» WORKING DATA:
[Start of section]

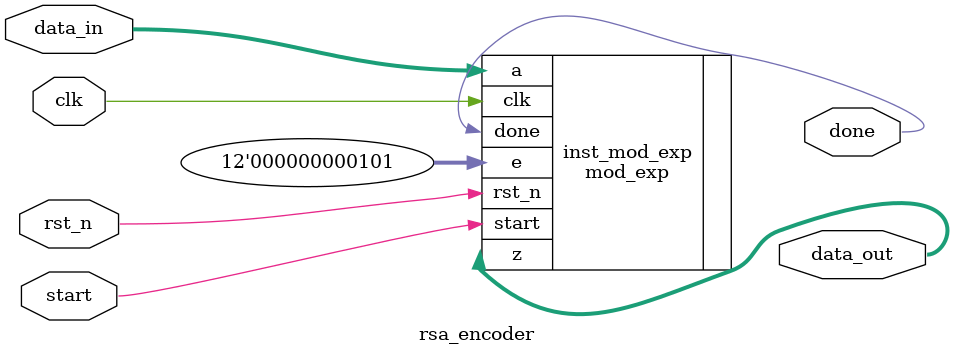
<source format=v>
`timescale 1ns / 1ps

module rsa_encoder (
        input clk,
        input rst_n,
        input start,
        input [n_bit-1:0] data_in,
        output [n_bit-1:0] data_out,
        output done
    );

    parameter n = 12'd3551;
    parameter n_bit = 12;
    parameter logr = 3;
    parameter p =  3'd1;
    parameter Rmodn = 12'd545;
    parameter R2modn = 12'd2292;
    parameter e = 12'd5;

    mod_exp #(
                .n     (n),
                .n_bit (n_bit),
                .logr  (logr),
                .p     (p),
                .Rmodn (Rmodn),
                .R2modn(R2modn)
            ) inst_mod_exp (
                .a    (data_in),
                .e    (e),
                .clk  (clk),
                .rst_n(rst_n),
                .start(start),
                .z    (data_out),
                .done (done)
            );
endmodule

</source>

[End of section]
[Start of section]

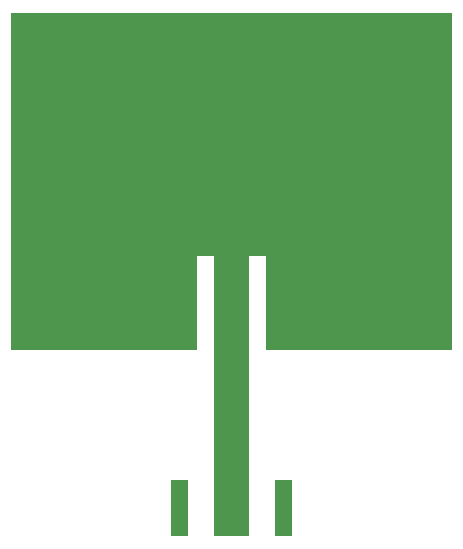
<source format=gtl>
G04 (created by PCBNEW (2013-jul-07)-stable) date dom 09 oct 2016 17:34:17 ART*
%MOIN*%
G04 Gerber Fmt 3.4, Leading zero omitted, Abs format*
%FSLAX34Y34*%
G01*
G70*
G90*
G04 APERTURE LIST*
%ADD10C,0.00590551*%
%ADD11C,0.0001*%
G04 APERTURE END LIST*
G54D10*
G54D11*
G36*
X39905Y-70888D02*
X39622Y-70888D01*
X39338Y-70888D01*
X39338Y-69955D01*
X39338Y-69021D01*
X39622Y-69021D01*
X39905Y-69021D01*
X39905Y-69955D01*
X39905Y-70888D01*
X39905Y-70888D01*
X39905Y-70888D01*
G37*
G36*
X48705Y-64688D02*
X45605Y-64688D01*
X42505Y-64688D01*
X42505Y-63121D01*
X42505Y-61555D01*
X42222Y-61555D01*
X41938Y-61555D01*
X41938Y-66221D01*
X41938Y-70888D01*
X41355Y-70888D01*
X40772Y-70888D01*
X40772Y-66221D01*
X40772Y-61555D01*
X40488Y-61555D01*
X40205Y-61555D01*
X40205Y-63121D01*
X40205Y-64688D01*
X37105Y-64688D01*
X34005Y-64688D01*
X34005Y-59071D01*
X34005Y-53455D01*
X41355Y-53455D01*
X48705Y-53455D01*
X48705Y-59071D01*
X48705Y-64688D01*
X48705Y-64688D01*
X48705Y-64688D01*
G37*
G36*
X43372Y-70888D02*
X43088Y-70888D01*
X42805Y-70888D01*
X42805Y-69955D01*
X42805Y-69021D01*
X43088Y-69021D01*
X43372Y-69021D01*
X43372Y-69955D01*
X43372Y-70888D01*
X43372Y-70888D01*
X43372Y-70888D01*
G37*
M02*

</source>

[End of section]
[Start of section]

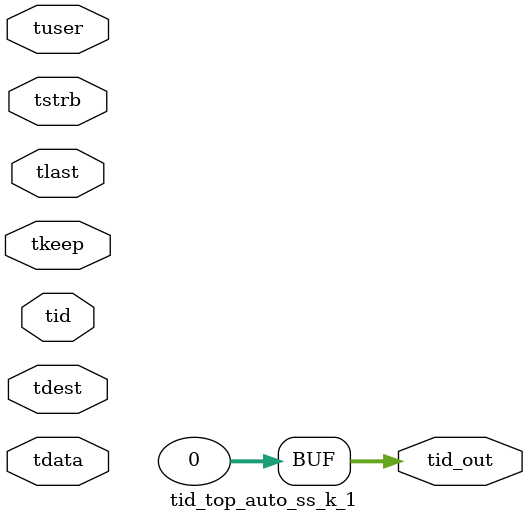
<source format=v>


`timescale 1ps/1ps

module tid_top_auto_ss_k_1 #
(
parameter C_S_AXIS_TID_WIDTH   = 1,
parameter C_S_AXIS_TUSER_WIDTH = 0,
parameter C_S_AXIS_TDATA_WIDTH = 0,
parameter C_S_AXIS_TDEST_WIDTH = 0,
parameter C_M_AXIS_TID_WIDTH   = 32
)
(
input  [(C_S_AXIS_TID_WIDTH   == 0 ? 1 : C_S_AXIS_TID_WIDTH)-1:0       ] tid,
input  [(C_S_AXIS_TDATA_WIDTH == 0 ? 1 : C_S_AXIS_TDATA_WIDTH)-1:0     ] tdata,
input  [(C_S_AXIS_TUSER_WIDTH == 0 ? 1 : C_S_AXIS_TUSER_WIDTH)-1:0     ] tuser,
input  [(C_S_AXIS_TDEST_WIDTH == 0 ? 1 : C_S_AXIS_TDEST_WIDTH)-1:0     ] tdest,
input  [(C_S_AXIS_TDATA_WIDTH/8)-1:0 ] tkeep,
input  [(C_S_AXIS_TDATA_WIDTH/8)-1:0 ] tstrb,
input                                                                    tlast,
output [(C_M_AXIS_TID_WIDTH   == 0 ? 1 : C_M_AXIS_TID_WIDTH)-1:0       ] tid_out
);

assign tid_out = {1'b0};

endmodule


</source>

[End of section]

» THE PROBLEM: The answer should consist of every line above in which "APERTURE" appears.

» OUTPUT OF THE EXERCISE:
G04 APERTURE LIST*
G04 APERTURE END LIST*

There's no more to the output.